-- Your task --
Return the records exactly as they stand, and keep the pictures out of the copy.

++++ Source material

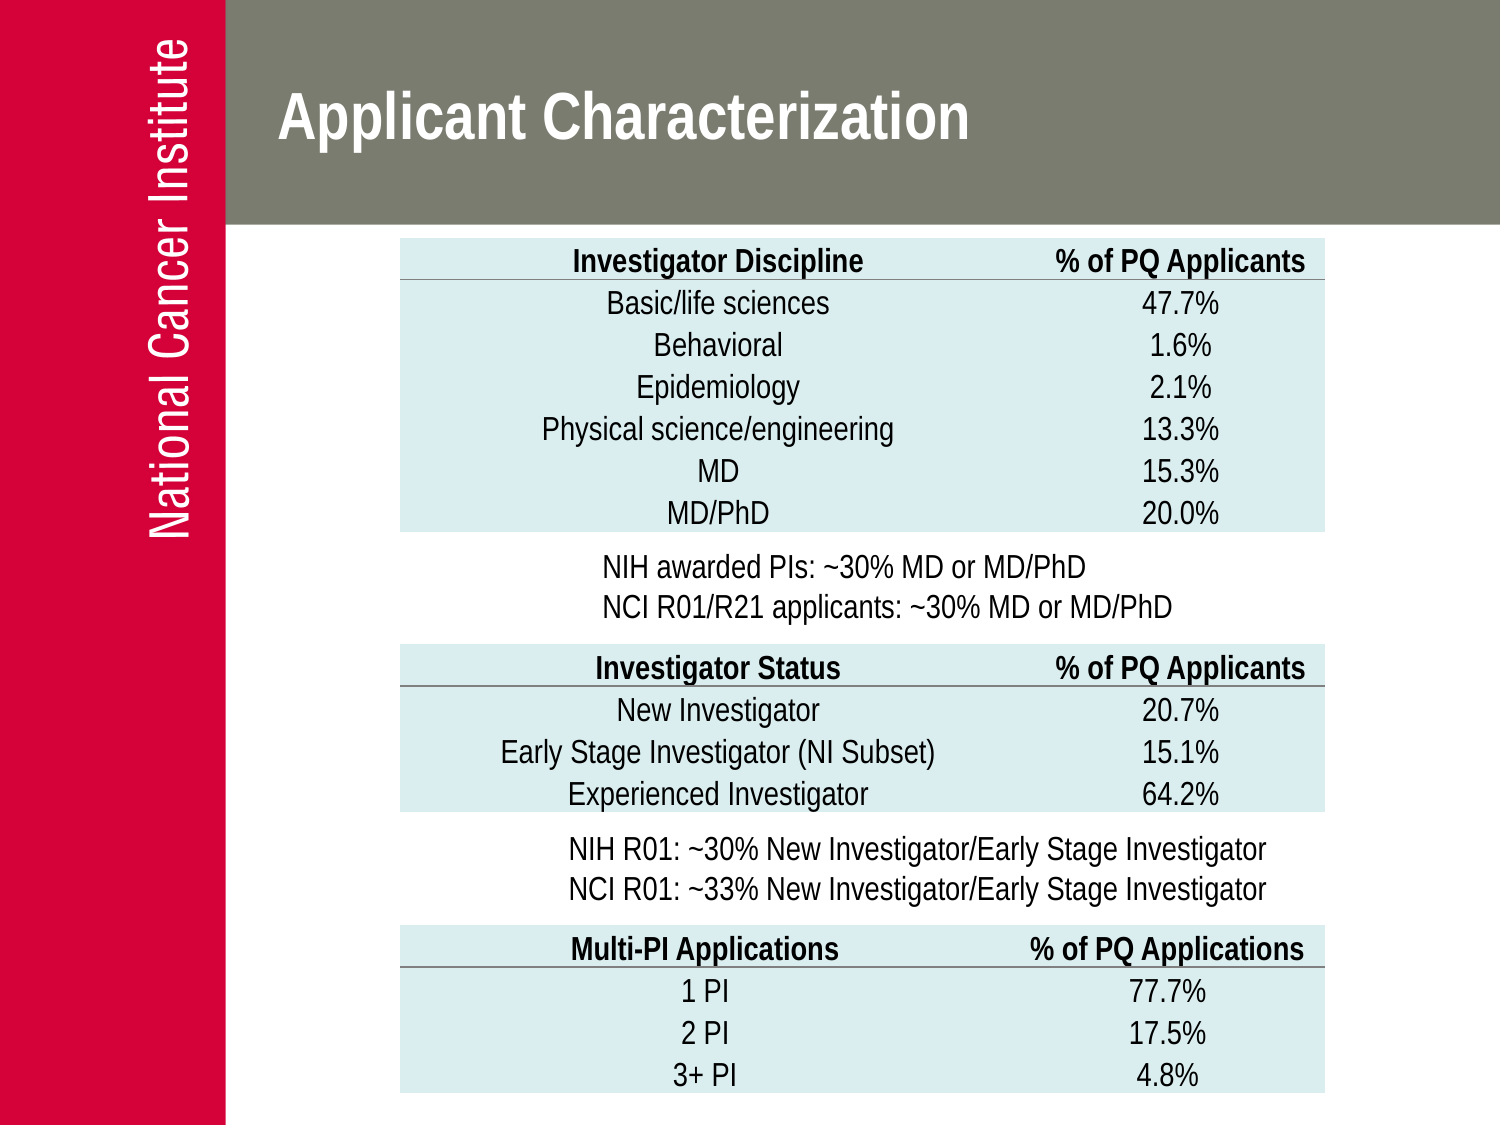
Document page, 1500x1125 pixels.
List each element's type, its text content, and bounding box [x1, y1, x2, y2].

table_header Multi-PI Applications [400, 925, 1010, 966]
table_header % of PQ Applications [1010, 925, 1325, 966]
table_cell Epidemiology [400, 364, 1037, 406]
table_cell New Investigator [400, 687, 1037, 728]
table_cell 15.1% [1037, 728, 1325, 770]
table_cell MD/PhD [400, 490, 1037, 532]
table_cell 77.7% [1010, 968, 1325, 1009]
table_header % of PQ Applicants [1037, 644, 1325, 685]
table_cell 1 PI [400, 968, 1010, 1009]
table_header Investigator Discipline [400, 238, 1037, 279]
table_cell Physical science/engineering [400, 406, 1037, 448]
table_cell 47.7% [1037, 280, 1325, 322]
table_cell Experienced Investigator [400, 770, 1037, 812]
table_cell 1.6% [1037, 322, 1325, 364]
table_cell 3+ PI [400, 1051, 1010, 1093]
table_header % of PQ Applicants [1037, 238, 1325, 279]
table_cell 13.3% [1037, 406, 1325, 448]
text_box NIH awarded PIs: ~30% MD or MD/PhD NCI R01/R21 applicants: ~30% MD or MD/PhD [587, 537, 1213, 633]
title Applicant Characterization [262, 18, 1463, 207]
table_cell Behavioral [400, 322, 1037, 364]
picture [0, 0, 1500, 1125]
table_cell 15.3% [1037, 448, 1325, 490]
table_header Investigator Status [400, 644, 1037, 685]
table_cell 2 PI [400, 1009, 1010, 1051]
table_cell Basic/life sciences [400, 280, 1037, 322]
table_cell MD [400, 448, 1037, 490]
table_cell 20.7% [1037, 687, 1325, 728]
table_cell 20.0% [1037, 490, 1325, 532]
table_cell 17.5% [1010, 1009, 1325, 1051]
text_box NIH R01: ~30% New Investigator/Early Stage Investigator NCI R01: ~33% New Investigator/Early Stage Investigator [553, 819, 1283, 914]
table_cell Early Stage Investigator (NI Subset) [400, 728, 1037, 770]
table_cell 4.8% [1010, 1051, 1325, 1093]
table_cell 64.2% [1037, 770, 1325, 812]
table_cell 2.1% [1037, 364, 1325, 406]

++++++++

-- Result for this task --
Document page, 1500x1125 pixels.
List each element's type, its text content, and bounding box [x1, y1, x2, y2].

table_header Multi-PI Applications [400, 925, 1010, 966]
table_header % of PQ Applications [1010, 925, 1325, 966]
table_cell Epidemiology [400, 364, 1037, 406]
table_cell New Investigator [400, 687, 1037, 728]
table_cell 15.1% [1037, 728, 1325, 770]
table_cell MD/PhD [400, 490, 1037, 532]
table_cell 77.7% [1010, 968, 1325, 1009]
table_header % of PQ Applicants [1037, 644, 1325, 685]
table_cell 1 PI [400, 968, 1010, 1009]
table_header Investigator Discipline [400, 238, 1037, 279]
table_cell Physical science/engineering [400, 406, 1037, 448]
table_cell 47.7% [1037, 280, 1325, 322]
table_cell Experienced Investigator [400, 770, 1037, 812]
table_cell 1.6% [1037, 322, 1325, 364]
table_cell 3+ PI [400, 1051, 1010, 1093]
table_header % of PQ Applicants [1037, 238, 1325, 279]
table_cell 13.3% [1037, 406, 1325, 448]
text_box NIH awarded PIs: ~30% MD or MD/PhD NCI R01/R21 applicants: ~30% MD or MD/PhD [587, 537, 1213, 633]
title Applicant Characterization [262, 18, 1463, 207]
table_cell Behavioral [400, 322, 1037, 364]
picture [0, 0, 1500, 1125]
table_cell 15.3% [1037, 448, 1325, 490]
table_header Investigator Status [400, 644, 1037, 685]
table_cell 2 PI [400, 1009, 1010, 1051]
table_cell Basic/life sciences [400, 280, 1037, 322]
table_cell MD [400, 448, 1037, 490]
table_cell 20.7% [1037, 687, 1325, 728]
table_cell 20.0% [1037, 490, 1325, 532]
table_cell 17.5% [1010, 1009, 1325, 1051]
text_box NIH R01: ~30% New Investigator/Early Stage Investigator NCI R01: ~33% New Investigator/Early Stage Investigator [553, 819, 1283, 914]
table_cell Early Stage Investigator (NI Subset) [400, 728, 1037, 770]
table_cell 4.8% [1010, 1051, 1325, 1093]
table_cell 64.2% [1037, 770, 1325, 812]
table_cell 2.1% [1037, 364, 1325, 406]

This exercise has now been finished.